Khalifa described the current phase as one focused heavily on experimentation, organizational readiness, and executive education.
“Corporations are still struggling with implementing AI solutions,” he said. “Some companies have started adopting AI, but globally, this process takes time.”
This transition is creating growing demand for AI advisory and implementation firms capable of helping enterprises identify realistic use cases, measure economic returns, and integrate AI into existing operations.
At the same time, localized Arabic AI applications are beginning to emerge in highly targeted sectors. Khalifa pointed to Egyptian startup Nancy AI, founded by Mostafa Saqr, which uses Arabic AI systems for HR interviews and assessments at organizations employing more than 10,000 people.
“These models are actually performing very well,” he said.
Ismaeel believes sectors such as education, agriculture, psychology, coaching, healthcare, and legal services could become some of the strongest growth areas for Arabic AI adoption because they rely heavily on linguistic and cultural context.
“There is strong demand for localized AI that understands our language and culture,” he said. “Day after day, the need for local models adapted to our dialects and social realities becomes clearer.”

PROBLEM DETAILS — Sum up the passage on AI adoption and Arabic AI in two sentences. The records that come after this text are from a separate source.

Records from a data collection:
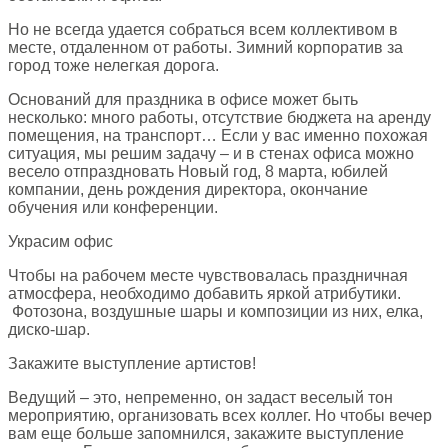
Но не всегда удается собраться всем коллективом в
месте, отдаленном от работы. Зимний корпоратив за
город тоже нелегкая дорога.
Оснований для праздника в офисе может быть
несколько: много работы, отсутствие бюджета на аренду
помещения, на транспорт… Если у вас именно похожая
ситуация, мы решим задачу – и в стенах офиса можно
весело отпраздновать Новый год, 8 марта, юбилей
компании, день рождения директора, окончание
обучения или конференции.
Украсим офис
Чтобы на рабочем месте чувствовалась праздничная
атмосфера, необходимо добавить яркой атрибутики.
Фотозона, воздушные шары и композиции из них, елка,
диско-шар.
Закажите выступление артистов!
Ведущий – это, непременно, он задаст веселый тон
мероприятию, организовать всех коллег. Но чтобы вечер
вам еще больше запомнился, закажите выступление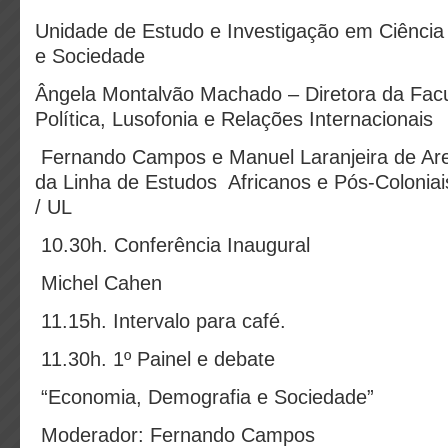
Unidade de Estudo e Investigação em Ciência
e Sociedade
Ângela Montalvão Machado – Diretora da Facu
Política, Lusofonia e Relações Internacionais
Fernando Campos e Manuel Laranjeira de Are
da Linha de Estudos Africanos e Pós-Colonia
/ UL
10.30h. Conferência Inaugural
Michel Cahen
11.15h. Intervalo para café.
11.30h. 1º Painel e debate
“Economia, Demografia e Sociedade”
Moderador: Fernando Campos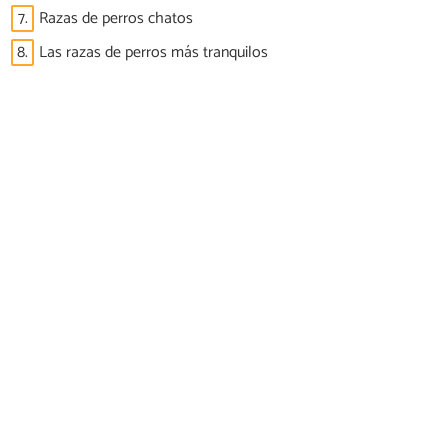
7.
Razas de perros chatos
8.
Las razas de perros más tranquilos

WRITTEN ANSWER — Khalifa says companies are in a phase focused on experimentation and are still struggling to implement AI, which is raising demand for firms that help them find realistic use cases, measure returns, and fit AI into their operations. Meanwhile, localized Arabic AI tools such as Nancy AI's system for HR interviews and assessments are emerging, and Ismaeel sees strong demand for AI suited to local language and culture in fields like education, healthcare, and legal services.